Alcohol addiction, alcoholism
Alcoholism is a chronic and often progressive disease that includes problems controlling your drinking, being preoccupied with alcohol, continuing to use alcohol even when it causes problems, having to drink more to get the same effect (physical dependence), or having withdrawal symptoms when you rapidly decrease or stop drinking.

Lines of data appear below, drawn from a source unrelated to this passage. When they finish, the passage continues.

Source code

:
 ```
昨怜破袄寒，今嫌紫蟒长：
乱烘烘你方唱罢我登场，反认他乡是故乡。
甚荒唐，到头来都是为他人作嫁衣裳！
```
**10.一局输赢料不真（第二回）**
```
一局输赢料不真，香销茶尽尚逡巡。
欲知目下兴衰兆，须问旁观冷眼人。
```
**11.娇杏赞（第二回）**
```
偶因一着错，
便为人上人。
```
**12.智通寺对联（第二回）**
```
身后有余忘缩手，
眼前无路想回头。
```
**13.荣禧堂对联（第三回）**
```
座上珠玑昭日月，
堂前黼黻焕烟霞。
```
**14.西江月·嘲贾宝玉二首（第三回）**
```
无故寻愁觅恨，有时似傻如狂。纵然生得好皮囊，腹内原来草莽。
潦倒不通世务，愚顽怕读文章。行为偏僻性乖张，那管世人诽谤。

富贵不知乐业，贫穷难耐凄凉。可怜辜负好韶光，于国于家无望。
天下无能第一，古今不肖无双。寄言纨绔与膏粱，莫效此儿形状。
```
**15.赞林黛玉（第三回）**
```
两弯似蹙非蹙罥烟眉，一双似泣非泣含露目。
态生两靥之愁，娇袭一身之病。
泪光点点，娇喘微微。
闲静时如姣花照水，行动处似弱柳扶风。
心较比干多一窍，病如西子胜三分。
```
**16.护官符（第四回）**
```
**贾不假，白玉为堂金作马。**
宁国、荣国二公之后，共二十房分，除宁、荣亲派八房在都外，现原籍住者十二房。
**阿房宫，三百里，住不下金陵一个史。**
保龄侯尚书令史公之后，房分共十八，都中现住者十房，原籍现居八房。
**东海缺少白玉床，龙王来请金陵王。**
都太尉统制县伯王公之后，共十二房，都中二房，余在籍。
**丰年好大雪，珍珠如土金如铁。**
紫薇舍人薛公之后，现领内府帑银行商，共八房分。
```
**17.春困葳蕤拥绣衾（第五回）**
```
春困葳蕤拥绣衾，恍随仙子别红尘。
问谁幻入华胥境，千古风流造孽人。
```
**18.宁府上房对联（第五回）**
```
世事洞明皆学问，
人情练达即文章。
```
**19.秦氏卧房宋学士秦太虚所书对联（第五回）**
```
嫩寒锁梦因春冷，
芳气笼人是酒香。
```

Alcoholism is a disease with four main features:
- Craving – a strong need to drink
- Loss of control – not being able to stop drinking once you’ve started
- Physical dependence – withdrawal symptoms, such as nausea, sweating, or shakiness when you don’t drink
- Tolerance – the need to drink greater amounts of alcohol to feel the same effect
If you have alcoholism or you have a problem with alcohol, you may not be able to cut back or quit without help. Denying that you have a problem is usually part of alcoholism and other types of excessive drinking.
Complications of alcohol addiction
- Alcohol depresses your central nervous system.
- Too much alcohol affects your speech, muscle coordination and vital centers of your brain.
- Excessive drinking can reduce your judgment skills and lower inhibitions, leading to poor choices and dangerous situations or behaviors
- Health problems caused by excessive drinking are heart problems, liver disease, digestive problems, eye problems, bone loss etc.
- Alcohol use can lead to accidental injury, assault and property damage.
If you drink, do so only in moderation — no more than 2 drinks per day if you are a man and no more than 1 drink per day if you are a woman. Early intervention is important, especially with teenagers. You can help prevent teenage alcohol use. Start by setting a good example with your own alcohol use. Talk openly with your child, spend quality time together, and become actively involved in your child’s life. Never drink and drive or allow your teenager to be driven in the car by someone who has been drinking.